▽
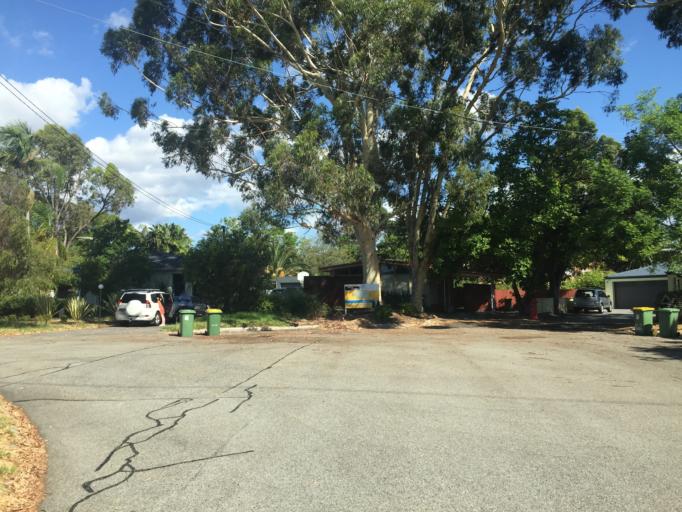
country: AU
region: Western Australia
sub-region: Belmont
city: Belmont
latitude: -31.9447
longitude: 115.9334
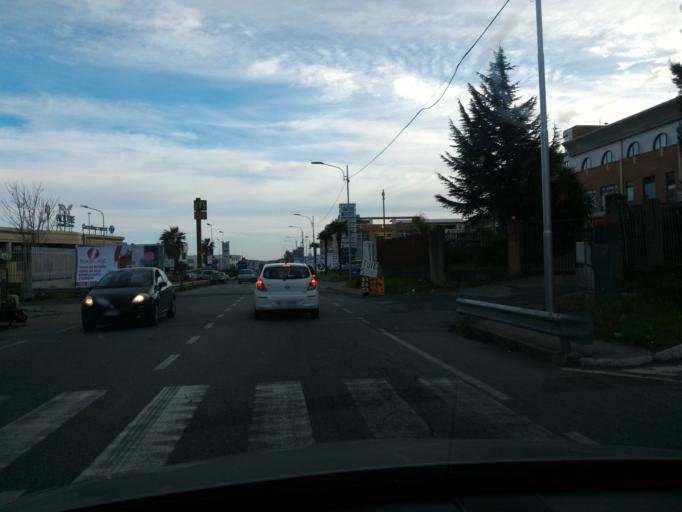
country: IT
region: Calabria
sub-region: Provincia di Catanzaro
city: Catanzaro
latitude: 38.8859
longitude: 16.5978
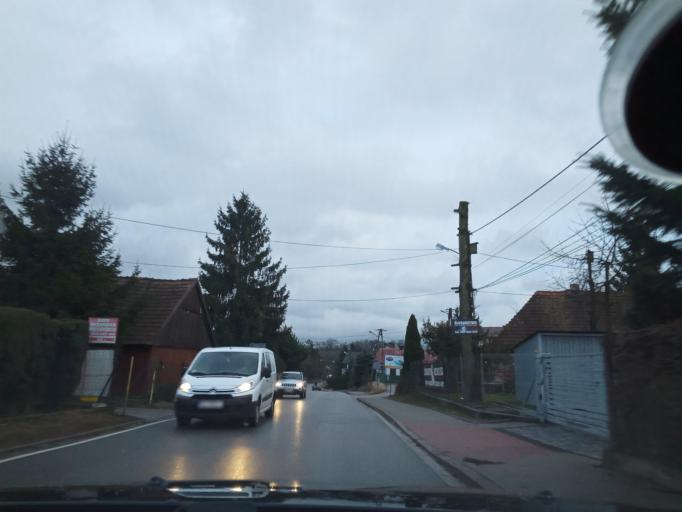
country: PL
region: Lesser Poland Voivodeship
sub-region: Powiat wielicki
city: Kokotow
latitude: 50.0092
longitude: 20.0845
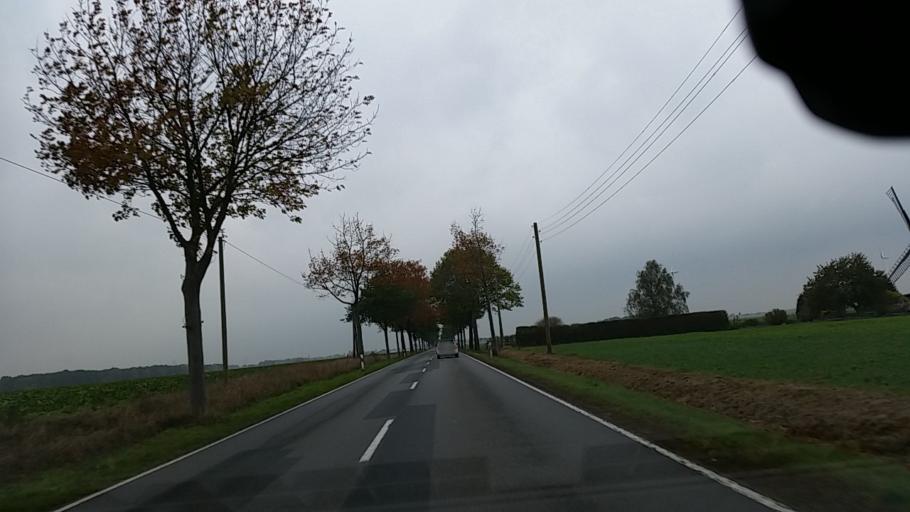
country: DE
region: Lower Saxony
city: Wittingen
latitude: 52.6999
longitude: 10.8025
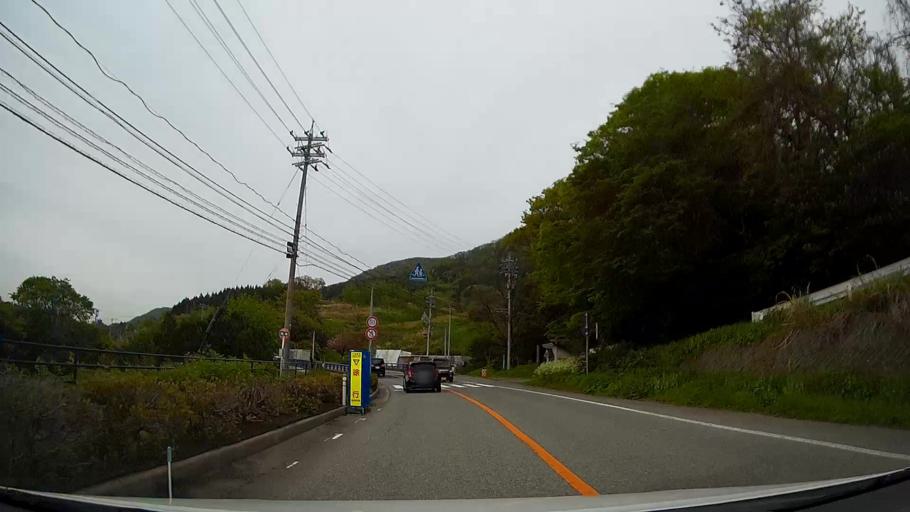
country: JP
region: Ishikawa
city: Nanao
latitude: 37.4021
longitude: 136.9505
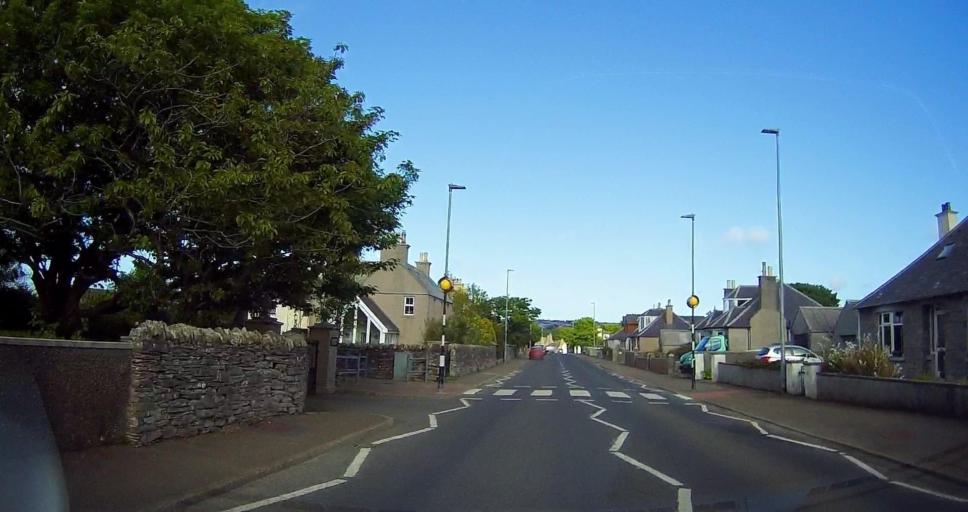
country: GB
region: Scotland
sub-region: Orkney Islands
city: Orkney
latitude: 58.9779
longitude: -2.9723
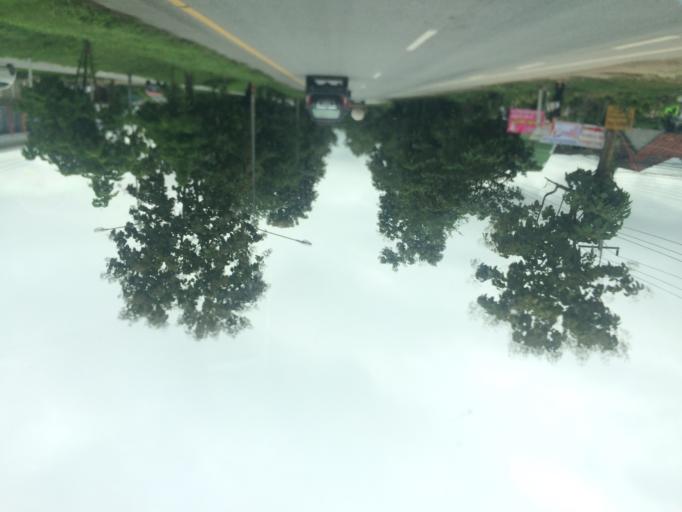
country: TH
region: Chiang Rai
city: Mae Lao
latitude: 19.7790
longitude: 99.7414
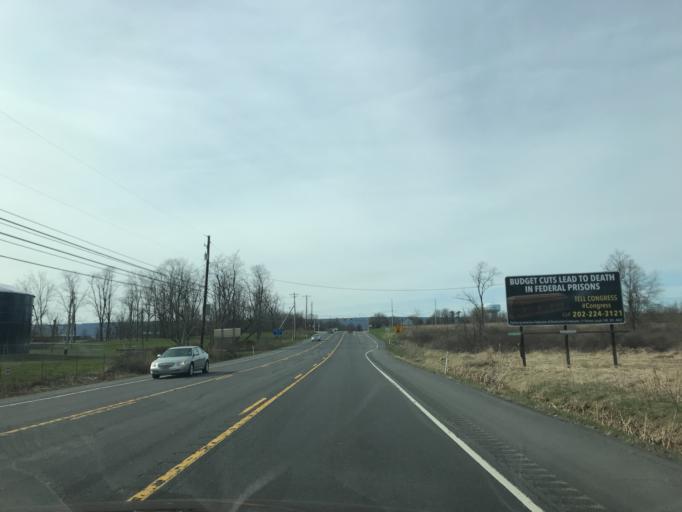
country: US
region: Pennsylvania
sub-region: Northumberland County
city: Dewart
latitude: 41.1261
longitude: -76.9104
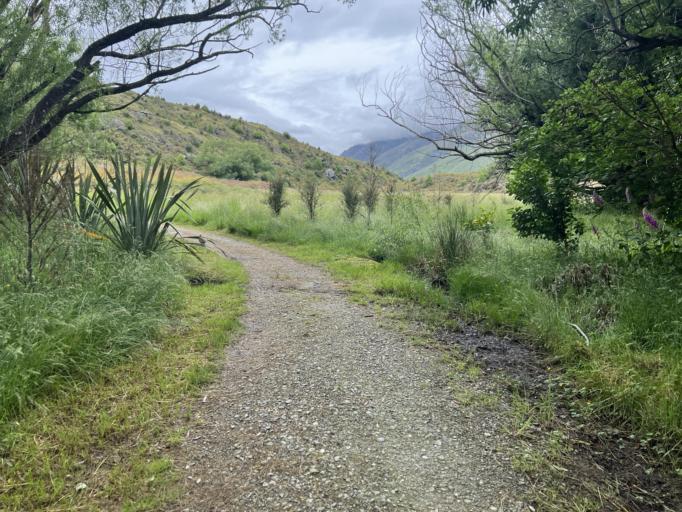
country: NZ
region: Otago
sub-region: Queenstown-Lakes District
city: Wanaka
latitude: -44.6483
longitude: 168.9624
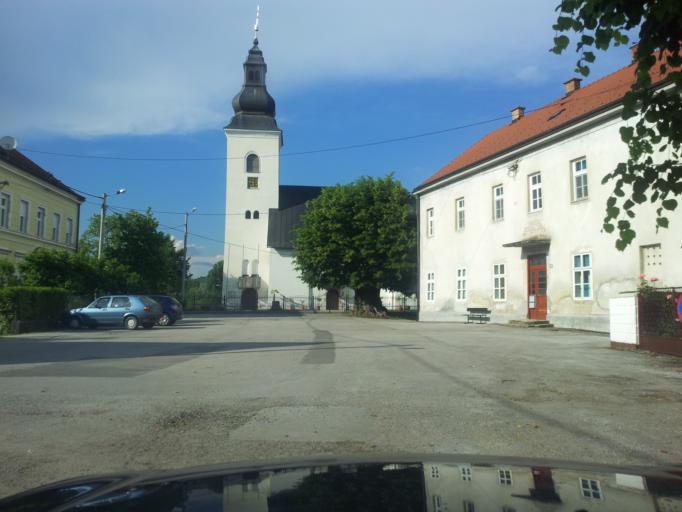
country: HR
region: Karlovacka
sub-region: Grad Karlovac
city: Karlovac
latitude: 45.4348
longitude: 15.4991
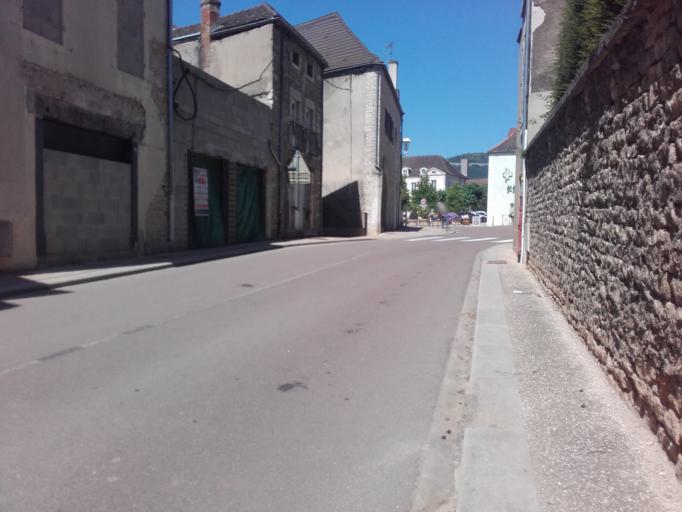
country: FR
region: Bourgogne
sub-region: Departement de Saone-et-Loire
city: Chagny
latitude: 46.9112
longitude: 4.7011
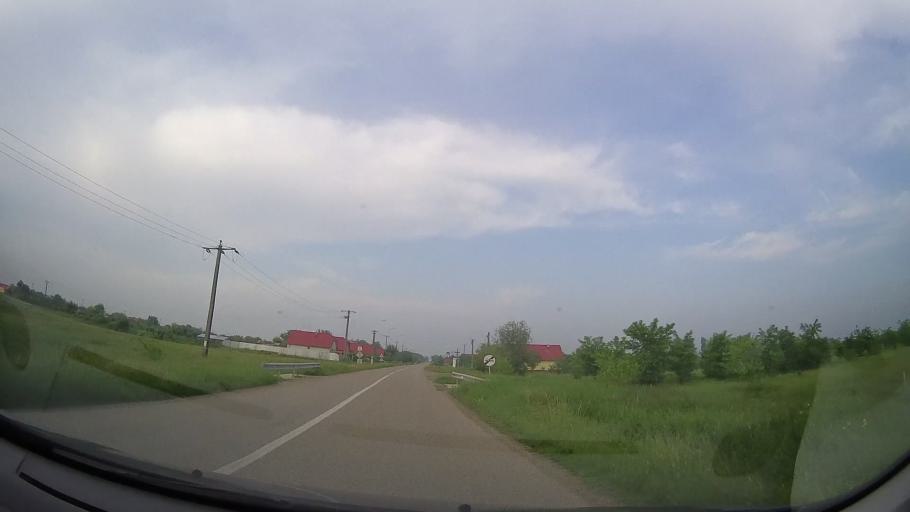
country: RO
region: Timis
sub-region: Comuna Foeni
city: Foeni
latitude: 45.5048
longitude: 20.8794
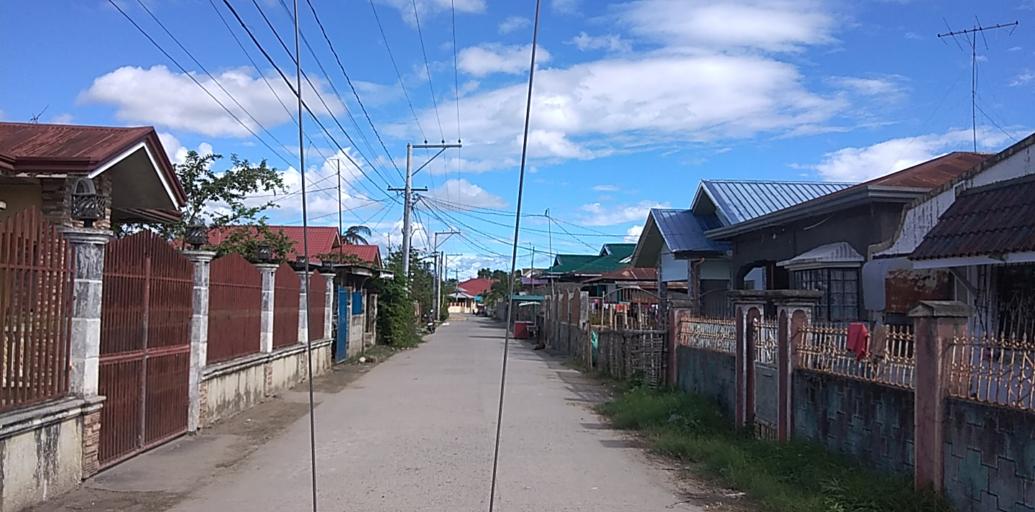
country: PH
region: Central Luzon
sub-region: Province of Pampanga
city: Candating
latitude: 15.1370
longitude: 120.8016
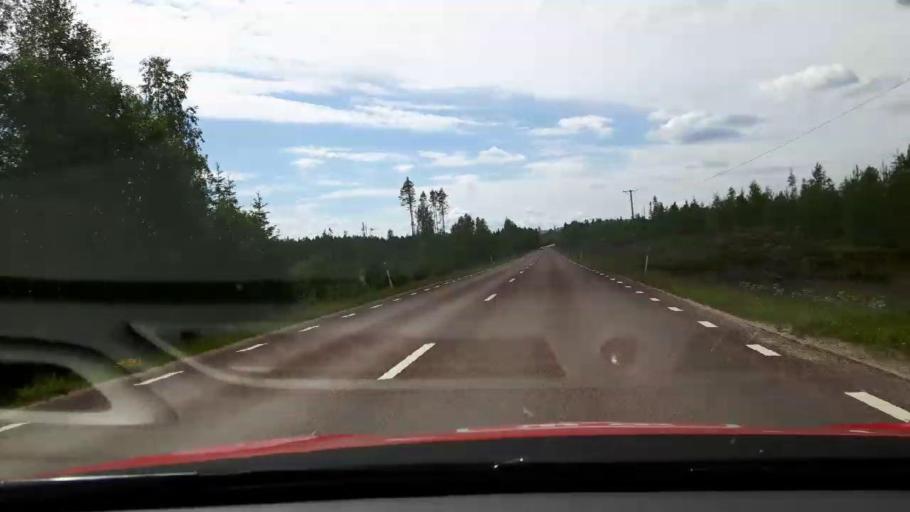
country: SE
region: Jaemtland
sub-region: Harjedalens Kommun
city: Sveg
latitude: 62.0590
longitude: 14.9097
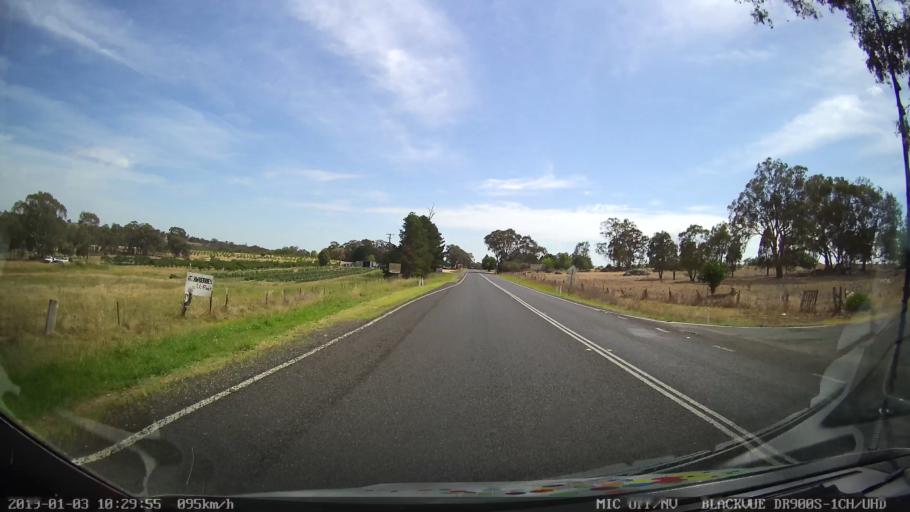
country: AU
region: New South Wales
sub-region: Young
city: Young
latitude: -34.3680
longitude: 148.2626
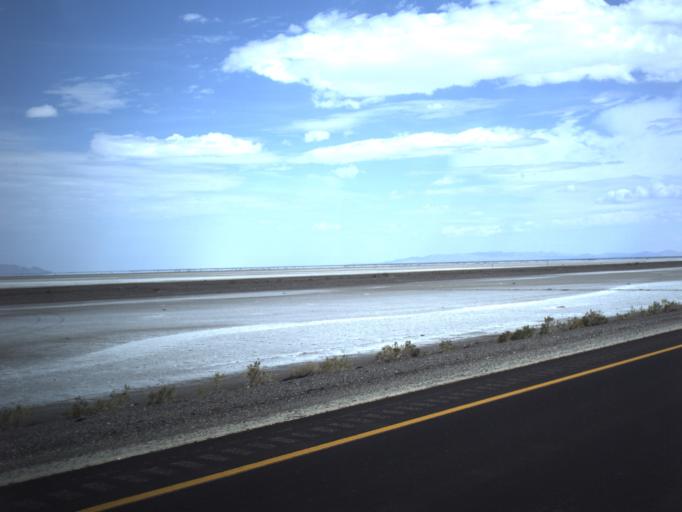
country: US
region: Utah
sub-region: Tooele County
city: Wendover
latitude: 40.7334
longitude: -113.6125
△
Objective - Reproduce the items above word for word, from the very first line through the line containing "longitude: 99.7414", and leave the pictures out.

Answer for this exercise -
country: AU
region: Western Australia
sub-region: Belmont
city: Belmont
latitude: -31.9447
longitude: 115.9334
country: IT
region: Calabria
sub-region: Provincia di Catanzaro
city: Catanzaro
latitude: 38.8859
longitude: 16.5978
country: PL
region: Lesser Poland Voivodeship
sub-region: Powiat wielicki
city: Kokotow
latitude: 50.0092
longitude: 20.0845
country: DE
region: Lower Saxony
city: Wittingen
latitude: 52.6999
longitude: 10.8025
country: JP
region: Ishikawa
city: Nanao
latitude: 37.4021
longitude: 136.9505
country: GB
region: Scotland
sub-region: Orkney Islands
city: Orkney
latitude: 58.9779
longitude: -2.9723
country: TH
region: Chiang Rai
city: Mae Lao
latitude: 19.7790
longitude: 99.7414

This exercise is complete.